Where favorite Frampton albums and eight-track tapes lie in state, there exists a realm where technology also goes to greener pasteur. Some of yesterday's saviors have become today's nostalgia. And while adventurous predictions may ascribe the e-book greater dominance than it deserves just yet, the following is a list of publishing's prime suspects and soon-to-be dinosaurs:
Some photographers still use it. And many publishers have yet to give it up. Despite digital conversion's financial investment and quality control concerns, film's shelf life is short. With the demand for cross-media publishing and content repurposing, digitization is to the publishing industry what DVDs are to consumer culture. Not everyone is willing to invest in technology without proof of its staying power, but the more successfully digitization gains followers, the greater the likelihood is that film will be extinct and computer-to-plate technology will be the new publishing order.
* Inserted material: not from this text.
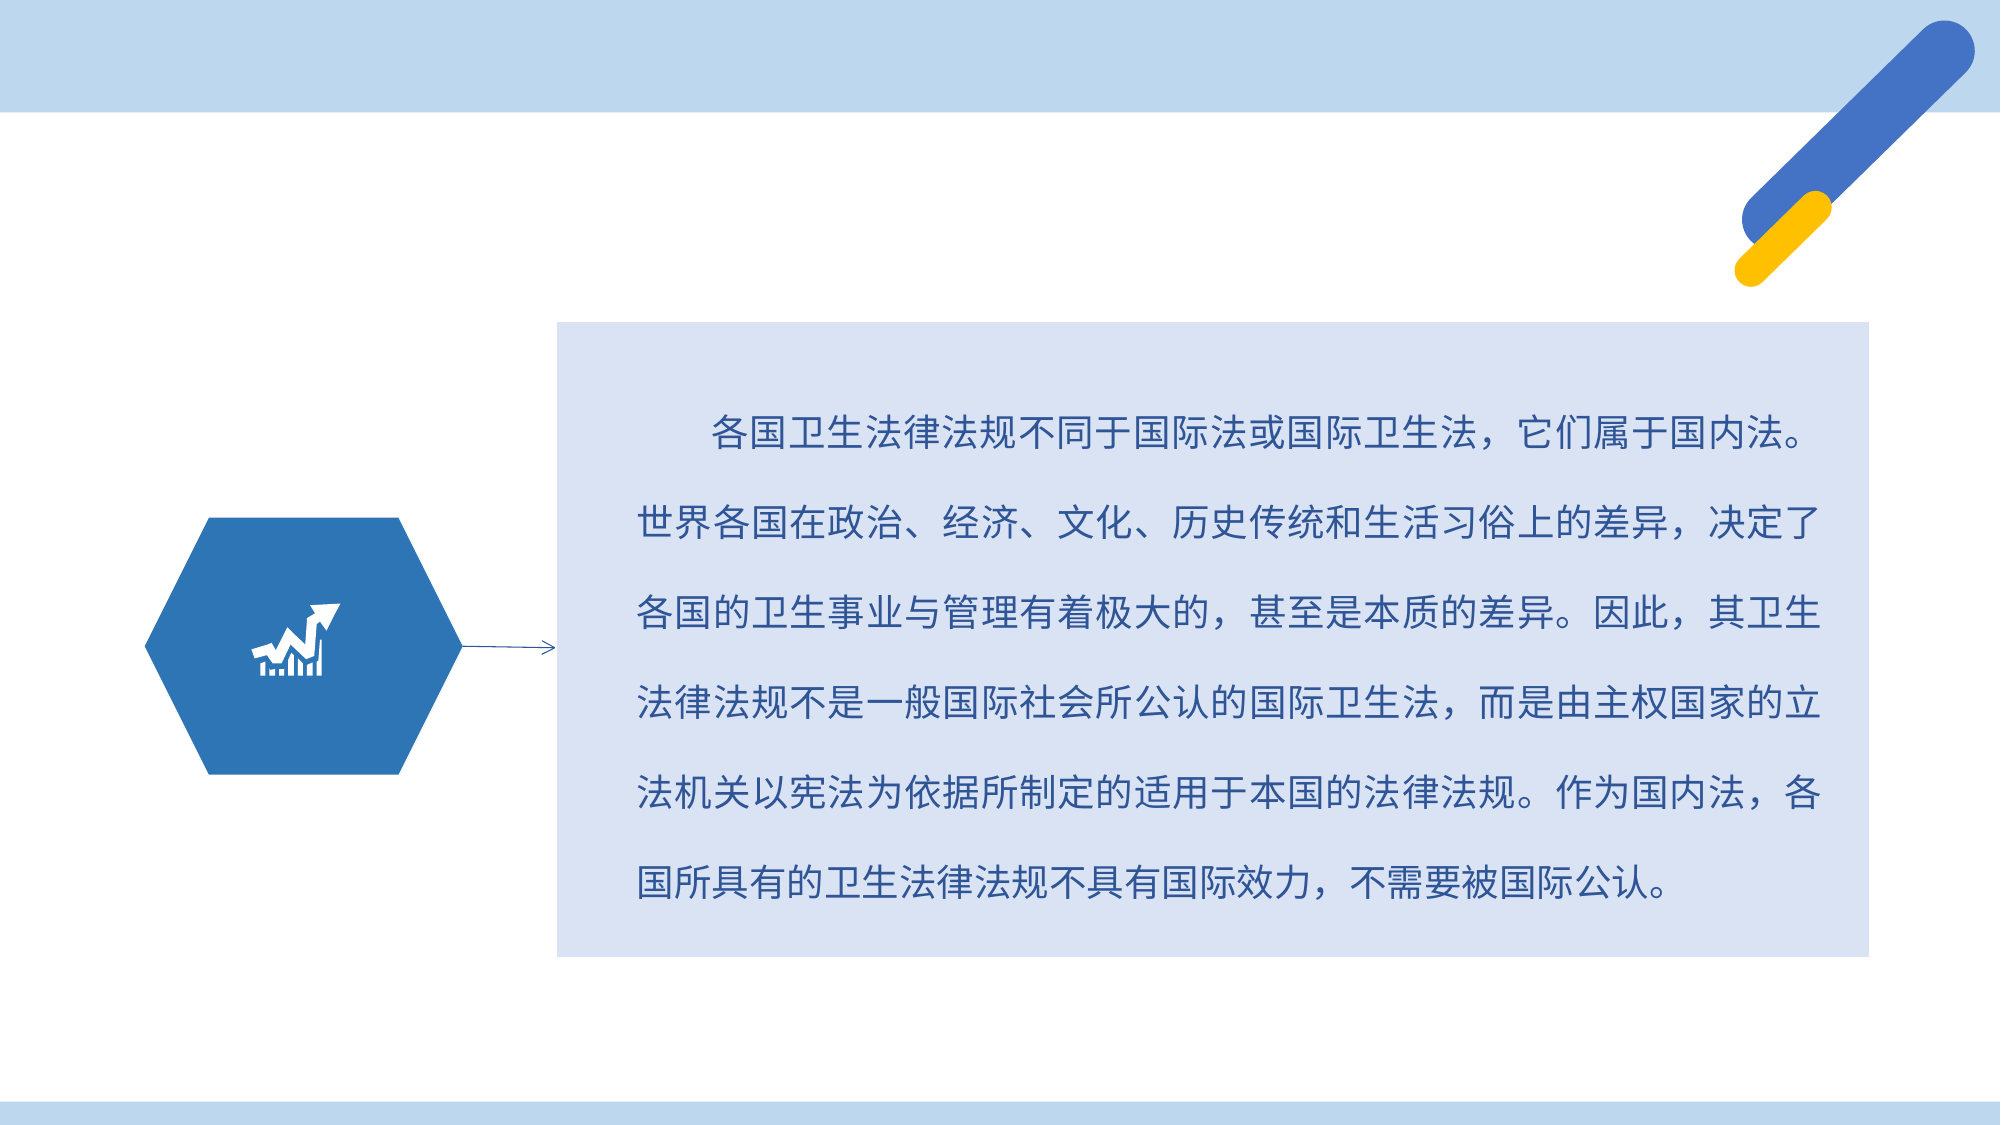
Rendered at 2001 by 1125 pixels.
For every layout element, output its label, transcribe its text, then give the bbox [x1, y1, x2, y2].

text_box [555, 320, 1872, 959]
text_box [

It depends on who you ask. Publishers may be asking for PDF/X-1 files, but advertisers may be more loyal to TIFF/IT-P1. But according to industry experts, PDF/X-1 is the wave of the future. It's not enough to be digital without being standardized. To ensure better quality and more efficient workflow among advertisers, publishers and printers, PDF/X-1 is the chosen one for forward-thinking creators. To read more about the file format, click on Linda Manes Goodwin's two-part series on making digital file exchange easier: Part One or Part Two
Just when Web site designers mastered the last ">" of HTML's protocol language, XML came along and showed-off its versatility for cross-publishing and online content management. And while HTML is still a highly popular coding language for Webmasters, XML is building a loyal following among IT departments juggling complex databases.
Dot-coms—But Not All Dot-coms
If this year's Super Bowl proved anything—besides the Giants' success—it's that dot-com advertising plummeted. Last year, television, magazines and radio were saturated with creative advertising for hundreds of dot-coms struggling to get noticed. Despite the novel advertisements (remember William Shatner?) many of these promising portals were forced to partner or file for bankruptcy by year's end. The moral to the story? The dot-com that stays doesn't put all of its advertising eggs in one stock-market basket.